[Opening WORKING DATA section]

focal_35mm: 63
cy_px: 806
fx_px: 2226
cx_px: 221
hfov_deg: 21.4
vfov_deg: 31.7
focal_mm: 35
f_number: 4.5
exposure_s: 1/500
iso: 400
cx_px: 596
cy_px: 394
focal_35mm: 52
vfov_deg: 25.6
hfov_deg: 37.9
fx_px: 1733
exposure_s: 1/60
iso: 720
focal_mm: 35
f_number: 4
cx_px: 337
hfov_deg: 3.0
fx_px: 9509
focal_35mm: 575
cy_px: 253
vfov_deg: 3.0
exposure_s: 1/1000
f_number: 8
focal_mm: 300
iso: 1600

[Closing WORKING DATA section]
[Opening WORKING DATA section]

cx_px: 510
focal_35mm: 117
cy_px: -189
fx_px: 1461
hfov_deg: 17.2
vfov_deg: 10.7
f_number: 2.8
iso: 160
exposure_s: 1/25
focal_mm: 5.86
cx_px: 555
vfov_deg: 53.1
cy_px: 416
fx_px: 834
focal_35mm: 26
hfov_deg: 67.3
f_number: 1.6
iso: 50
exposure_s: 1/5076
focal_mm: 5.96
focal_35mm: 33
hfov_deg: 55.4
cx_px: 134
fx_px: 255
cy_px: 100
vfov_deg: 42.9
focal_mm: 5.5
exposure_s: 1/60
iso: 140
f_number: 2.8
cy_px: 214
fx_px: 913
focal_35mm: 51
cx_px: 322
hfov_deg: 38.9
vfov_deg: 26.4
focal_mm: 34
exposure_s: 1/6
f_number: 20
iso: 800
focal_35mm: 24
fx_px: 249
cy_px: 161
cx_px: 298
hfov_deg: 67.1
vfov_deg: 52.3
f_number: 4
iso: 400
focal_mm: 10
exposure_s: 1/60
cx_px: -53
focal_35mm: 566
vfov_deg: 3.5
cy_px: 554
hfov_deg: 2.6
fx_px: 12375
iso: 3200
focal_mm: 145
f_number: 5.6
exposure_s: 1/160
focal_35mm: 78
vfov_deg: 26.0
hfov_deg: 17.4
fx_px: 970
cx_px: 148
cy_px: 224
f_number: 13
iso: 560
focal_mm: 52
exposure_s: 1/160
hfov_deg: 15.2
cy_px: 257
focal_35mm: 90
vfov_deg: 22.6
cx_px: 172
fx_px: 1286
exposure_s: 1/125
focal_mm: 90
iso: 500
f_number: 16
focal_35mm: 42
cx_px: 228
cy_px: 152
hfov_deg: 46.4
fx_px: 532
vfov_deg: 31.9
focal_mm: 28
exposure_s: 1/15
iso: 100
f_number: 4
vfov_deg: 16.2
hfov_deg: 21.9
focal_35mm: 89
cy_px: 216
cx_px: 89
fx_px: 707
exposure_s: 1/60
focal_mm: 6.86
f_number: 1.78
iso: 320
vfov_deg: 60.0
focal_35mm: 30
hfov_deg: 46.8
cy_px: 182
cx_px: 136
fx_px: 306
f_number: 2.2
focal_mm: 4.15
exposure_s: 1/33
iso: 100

[Closing WORKING DATA section]
[Opening WORKING DATA section]

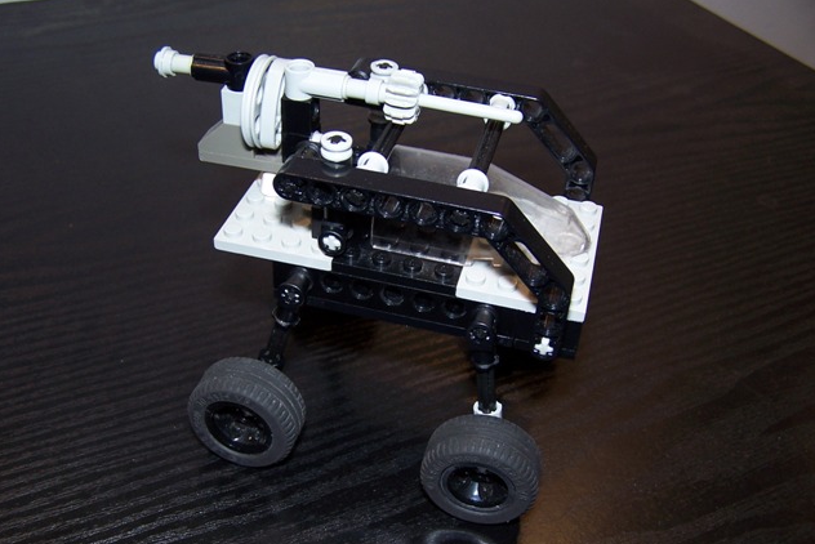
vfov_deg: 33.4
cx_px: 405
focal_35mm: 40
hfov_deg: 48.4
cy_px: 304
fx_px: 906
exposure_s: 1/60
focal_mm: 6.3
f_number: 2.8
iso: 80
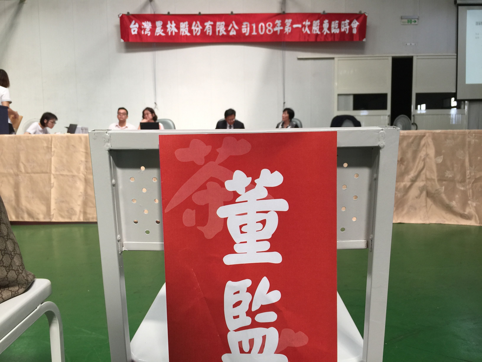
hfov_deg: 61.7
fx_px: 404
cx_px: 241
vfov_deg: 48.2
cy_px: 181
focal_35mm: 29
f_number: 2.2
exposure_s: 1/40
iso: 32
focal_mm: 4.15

[Closing WORKING DATA section]

• **AIM OF THE EXERCISE**
From the records above, repeat exactly the lines from the one with "focal_35mm: 63" through the one with "fx_px: 9509", both included.

• **SOLUTION FOR THIS EXERCISE**
focal_35mm: 63
cy_px: 806
fx_px: 2226
cx_px: 221
hfov_deg: 21.4
vfov_deg: 31.7
focal_mm: 35
f_number: 4.5
exposure_s: 1/500
iso: 400
cx_px: 596
cy_px: 394
focal_35mm: 52
vfov_deg: 25.6
hfov_deg: 37.9
fx_px: 1733
exposure_s: 1/60
iso: 720
focal_mm: 35
f_number: 4
cx_px: 337
hfov_deg: 3.0
fx_px: 9509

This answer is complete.